YOUR ASSIGNMENT. With the pictures excluded, reproduce all of the data exactly.

╔══

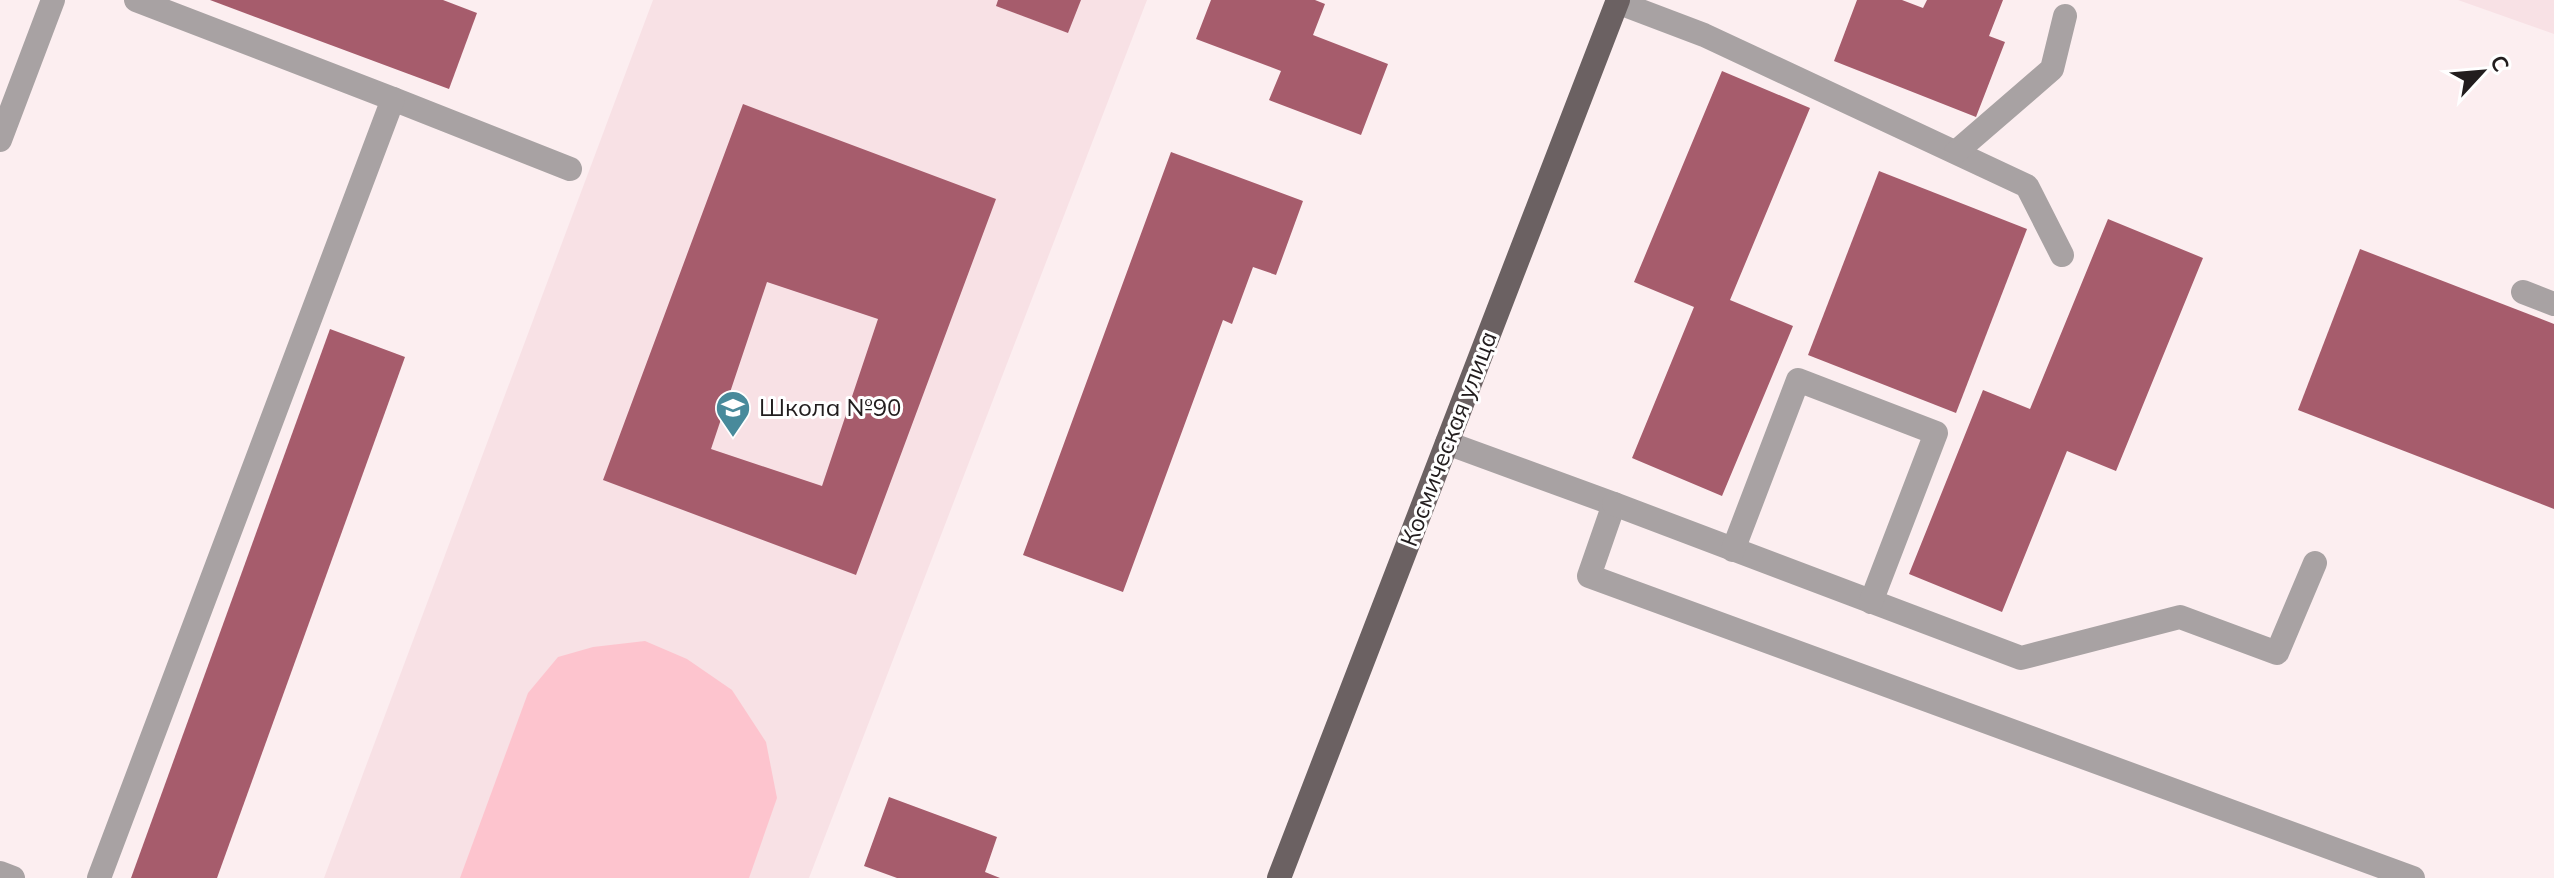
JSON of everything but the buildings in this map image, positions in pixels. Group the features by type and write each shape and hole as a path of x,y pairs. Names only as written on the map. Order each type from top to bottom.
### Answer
{"main road":[{"name":"Космическая улица","path":"1279,878 1617,1"}],"lane":[{"path":"0,140 53,0"},
{"path":"136,0 570,169"},
{"path":"1617,1 1704,35 2027,186 2062,255"},
{"path":"1956,152 2052,69 2065,16"},
{"path":"99,878 393,99"},
{"path":"2523,292 2554,304"},
{"path":"1733,550 1798,380 1812,385 1936,433 1871,602"},
{"path":"1447,443 2021,658 2180,617 2277,653 2315,563"},
{"path":"1614,504 1589,576 2413,878"},
{"path":"0,873 13,878"}],"shaded area":[{"name":"Школа №90","path":"653,0 1147,0 809,878 324,878"},
{"path":"2458,0 2554,0 2554,34"},
{"path":"645,641 687,659 732,690 766,742 777,798 749,878 460,878 528,693 558,657 593,647"}],"place":[{"name":"Школа №90","path":"733,439"}]}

╚══

ANSWER SPACE.
JSON of everything but the buildings in this map image, positions in pixels. Group the features by type and write each shape and hole as a path of x,y pairs. Names only as written on the map. Order each type from top to bottom.
### Answer
{"main road":[{"name":"Космическая улица","path":"1279,878 1617,1"}],"lane":[{"path":"0,140 53,0"},
{"path":"136,0 570,169"},
{"path":"1617,1 1704,35 2027,186 2062,255"},
{"path":"1956,152 2052,69 2065,16"},
{"path":"99,878 393,99"},
{"path":"2523,292 2554,304"},
{"path":"1733,550 1798,380 1812,385 1936,433 1871,602"},
{"path":"1447,443 2021,658 2180,617 2277,653 2315,563"},
{"path":"1614,504 1589,576 2413,878"},
{"path":"0,873 13,878"}],"shaded area":[{"name":"Школа №90","path":"653,0 1147,0 809,878 324,878"},
{"path":"2458,0 2554,0 2554,34"},
{"path":"645,641 687,659 732,690 766,742 777,798 749,878 460,878 528,693 558,657 593,647"}],"place":[{"name":"Школа №90","path":"733,439"}]}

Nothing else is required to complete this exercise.